Joy Crawford April 2, 2010 at 3:34 pm

I volunteer with an organization called Safe Harbor doing hospital accompaniment when there is a case of sexual or domestic assault. I wasn’t on call yesterday, but there was a mix up in the schedule so in the midst of that beautiful spring afternoon I walked into a hospital emergency room to be the presence of Christ for someone who was badly beaten and at an utter loss as to how another family member could have done it. The patient talked and I listened to a story I’ve heard in many different ER rooms many times before – sometimes in a language I don’t even know. It’s a story of love and trust that turns to betrayal and violence, despair and disbelief.

When we left I promised someone from Safe Harbor would call to offer follow up support. There was no happy ending. There was no resurrection.The story will go on from there, but my role in it was over. At lease I thought it was until today when I read Terry’s blog and realized that part of my vocation is to claim the resurrection for those who can’t see it on the horizon of their own tragedy.

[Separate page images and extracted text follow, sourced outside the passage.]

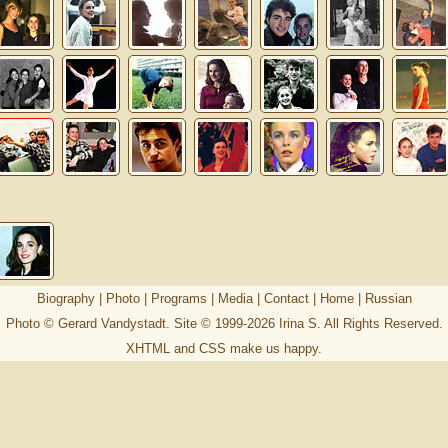
Biography
|
Photo
|
Programs
|
Media
|
Contact
|
Home
|
Russian
Photo © Gerard Vandystadt. Site © 1999-2026
Irina S
. All Rights Reserved.
XHTML
and
CSS
make us happy.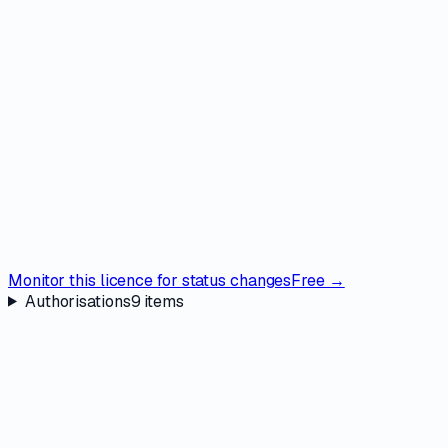
Monitor this licence for status changes
Free →
Authorisations
9
items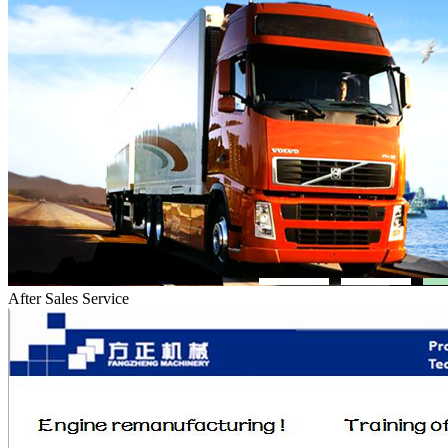
After Sales Service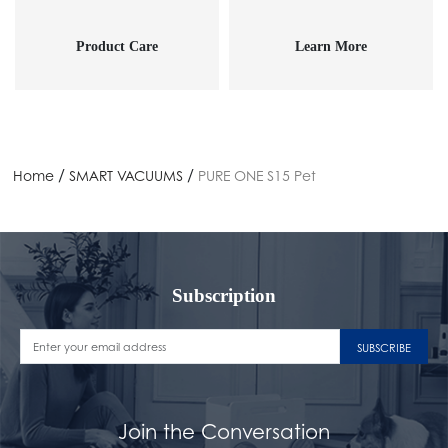
Product Care
Learn More
/
/
Home
SMART VACUUMS
PURE ONE S15 Pet
Subscription
SUBSCRIBE
Join the Conversation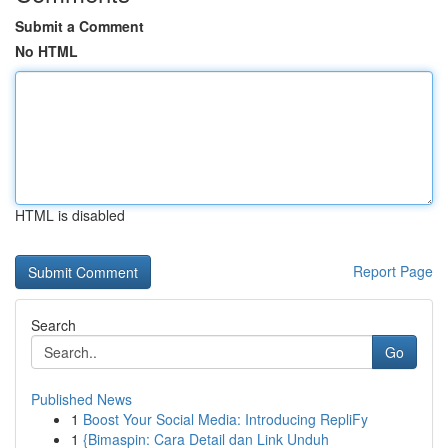
Submit a Comment
No HTML
HTML is disabled
Report Page
Search
Go
Published News
1
Boost Your Social Media: Introducing RepliFy
1
{Bimaspin: Cara Detail dan Link Unduh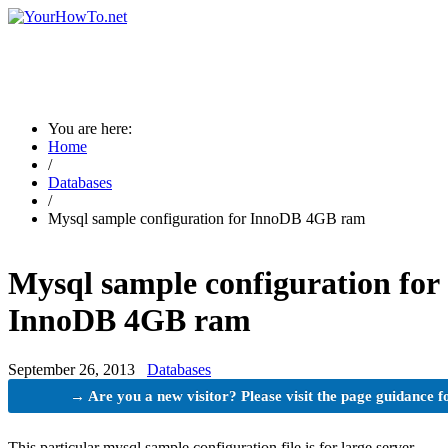
You are here:
Home
/
Databases
/
Mysql sample configuration for InnoDB 4GB ram
Mysql sample configuration for
InnoDB 4GB ram
September 26, 2013
Databases
→ Are you a new visitor? Please visit the page guidance f
This particular mysql sample configuration file is for large server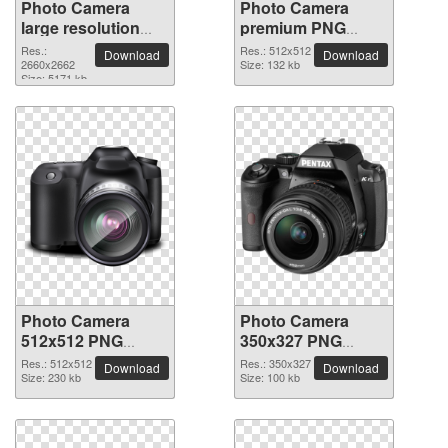
Photo Camera
Photo Camera
large resolution
premium PNG
2660x2662 PNG
image
Res.:
Res.: 512x512
Download
Download
picture
2660x2662
Size: 132 kb
Size: 5171 kb
Photo Camera
Photo Camera
512x512 PNG
350x327 PNG
picture
picture
Res.: 512x512
Res.: 350x327
Download
Download
Size: 230 kb
Size: 100 kb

So for all those people whom I’ve sat with through tears and pain, terror and shock, I raise that cry of defiance in a world where I don’t get to see the end of their story. I utter that insolent and rebellious shriek against the forces of evil that take away the love in this world and have left their families destitute and shredded in the wake of that which they cannot control. I claim the resurrection that I won’t get to see for them. And for myself. Hallelujah! Hallelujah!